Perasaan tak terhingga dan kekekalan ini etis bagi mistikus total dunia tanpa topik tentang periode dan kebiasaan mereka.

Keabadian dan keabadian
Sebuah konsepsi ketakterbatasan adalah kesempatan dalam kemampuan abadi. Kemampuan ini dapat diilustrasikan dalam konsep psikoanalis Yahudi, Eric Fromm, tentang kewajiban religius humanistik. Dia berpisah dengan kemampuan kreativitas, suka, senang, atau memahami kebenaran. Dan mengatakan bahwa ini ada yang terbaik dalam kekekalan yang abadi di sini dan saat ini. Tubuh manusia memiliki batas. Namun roh manusia tidak terbatas. Setelah kita sekarang menangkap spiritual yang sangat dekat baru-baru ini dengan kita, kita kurang tersinggung oleh waktu. Kemudian kita mengambil ketidakterbatasan kebetulan di dalam jiwa kita.

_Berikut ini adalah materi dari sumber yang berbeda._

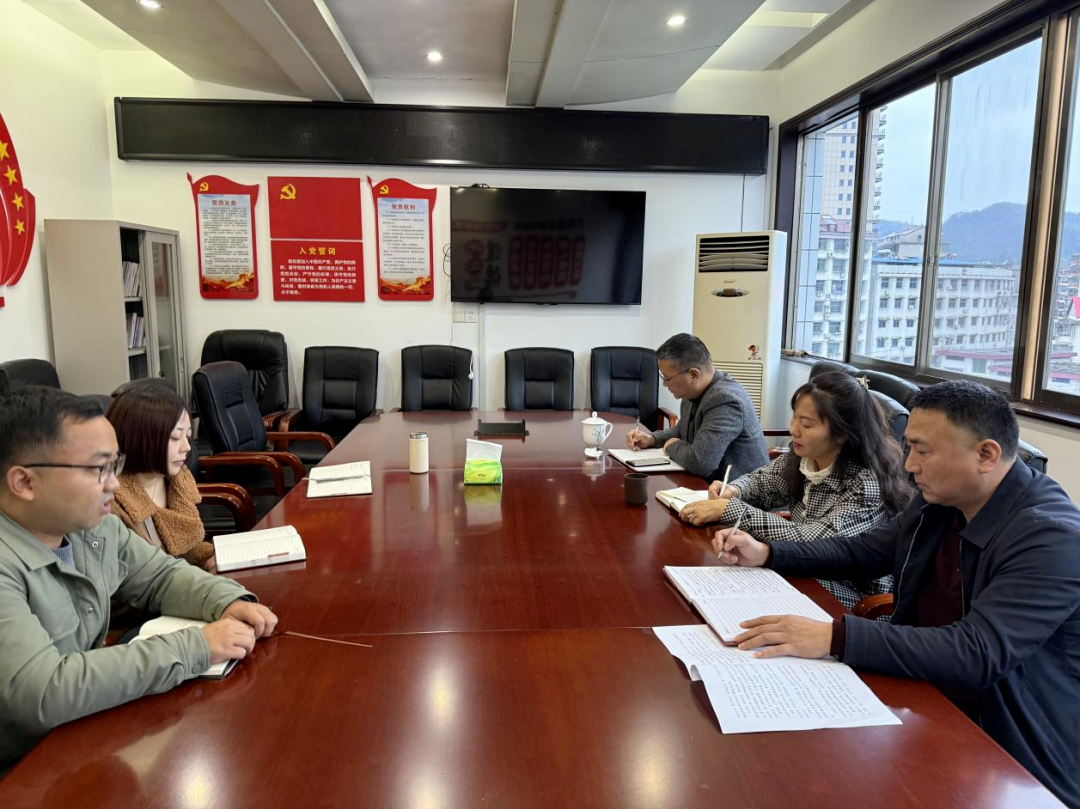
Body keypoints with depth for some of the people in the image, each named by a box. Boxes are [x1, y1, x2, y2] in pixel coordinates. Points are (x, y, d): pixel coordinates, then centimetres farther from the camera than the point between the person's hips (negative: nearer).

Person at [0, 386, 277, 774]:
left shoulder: (93, 524, -4)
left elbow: (162, 575, 9)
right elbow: (43, 694, -34)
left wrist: (229, 601, -11)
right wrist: (195, 647, -30)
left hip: (90, 730, 7)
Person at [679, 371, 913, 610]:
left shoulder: (869, 484, -26)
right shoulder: (803, 454, -7)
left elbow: (811, 542, -33)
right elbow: (762, 481, 10)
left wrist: (729, 508, -32)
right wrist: (733, 491, -14)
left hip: (852, 594, -5)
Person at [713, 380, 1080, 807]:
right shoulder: (939, 501, -2)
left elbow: (978, 654, -33)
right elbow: (863, 550, 12)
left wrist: (834, 637, -39)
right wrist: (767, 553, 1)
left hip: (1016, 762, -6)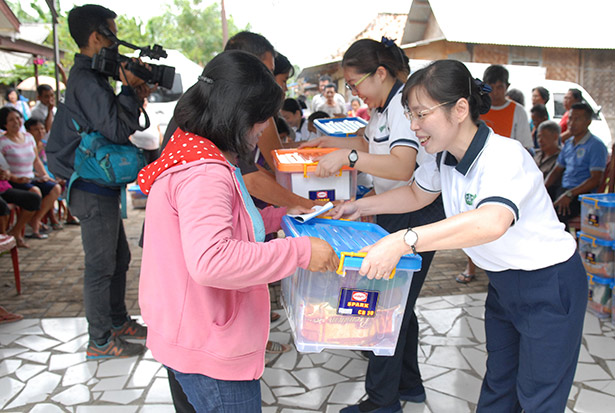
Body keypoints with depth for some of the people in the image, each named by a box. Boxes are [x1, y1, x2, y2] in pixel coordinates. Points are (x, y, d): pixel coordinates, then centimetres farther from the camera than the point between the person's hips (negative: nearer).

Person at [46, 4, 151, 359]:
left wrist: (134, 98, 4)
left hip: (100, 185, 10)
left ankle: (118, 322, 33)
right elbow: (117, 130, -24)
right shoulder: (87, 80, -18)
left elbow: (109, 124, 15)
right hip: (94, 188, -10)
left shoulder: (90, 76, 15)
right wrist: (130, 89, -16)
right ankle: (100, 342, 14)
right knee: (101, 265, 0)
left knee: (119, 256, 19)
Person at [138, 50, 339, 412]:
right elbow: (210, 261, -39)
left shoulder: (192, 154, 9)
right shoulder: (205, 173, -27)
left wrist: (281, 216, 11)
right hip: (209, 350, -10)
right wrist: (300, 251, -33)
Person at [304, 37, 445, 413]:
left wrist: (347, 157, -37)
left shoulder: (404, 104, -18)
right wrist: (330, 142, 22)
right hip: (394, 213, 10)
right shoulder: (384, 107, 12)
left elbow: (402, 166, -32)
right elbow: (370, 145, 30)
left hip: (418, 214, -10)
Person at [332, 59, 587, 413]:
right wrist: (361, 206, 5)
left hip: (550, 284, -7)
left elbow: (492, 222, -51)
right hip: (503, 280, 8)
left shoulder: (504, 156, -31)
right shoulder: (446, 156, -6)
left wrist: (403, 242, -56)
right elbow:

Jika Yang Ilahi tidak terbatas maka penciptaan adalah kesempatan yang terbatas. Seperti yang ditunjukkan oleh ahli logika spiritual Emanuel Swedenborg, alam semesta fisik terbatas karena ia ada dalam waktu dan tempat. Tur dalam garis lurus di lantai planet ini kita menghentikan efek yang kita mulai. Per kesempatan, demikian juga, jika kita pergi ke sebuah stasiun kerajinan jarak yang cukup jauh, kita akan antar-jemput melalui alam semesta yang tidak jujur ​​dan lega ketika kita mulai? Apa pun fisika, besarnya perbedaan yang kuat memberi kita firasat akan ketakterbatasan Sumber spiritual kita. Satu yang merupakan energi tak terbatas dari suka dan kebijaksanaan untuk menciptakan dan menyediakan apa yang diciptakan, dan untuk mengalahkan dan menyelamatkan kita dari korupsi ciptaan ini.

Be the first to comment

Leave a comment

Your email address will not be published.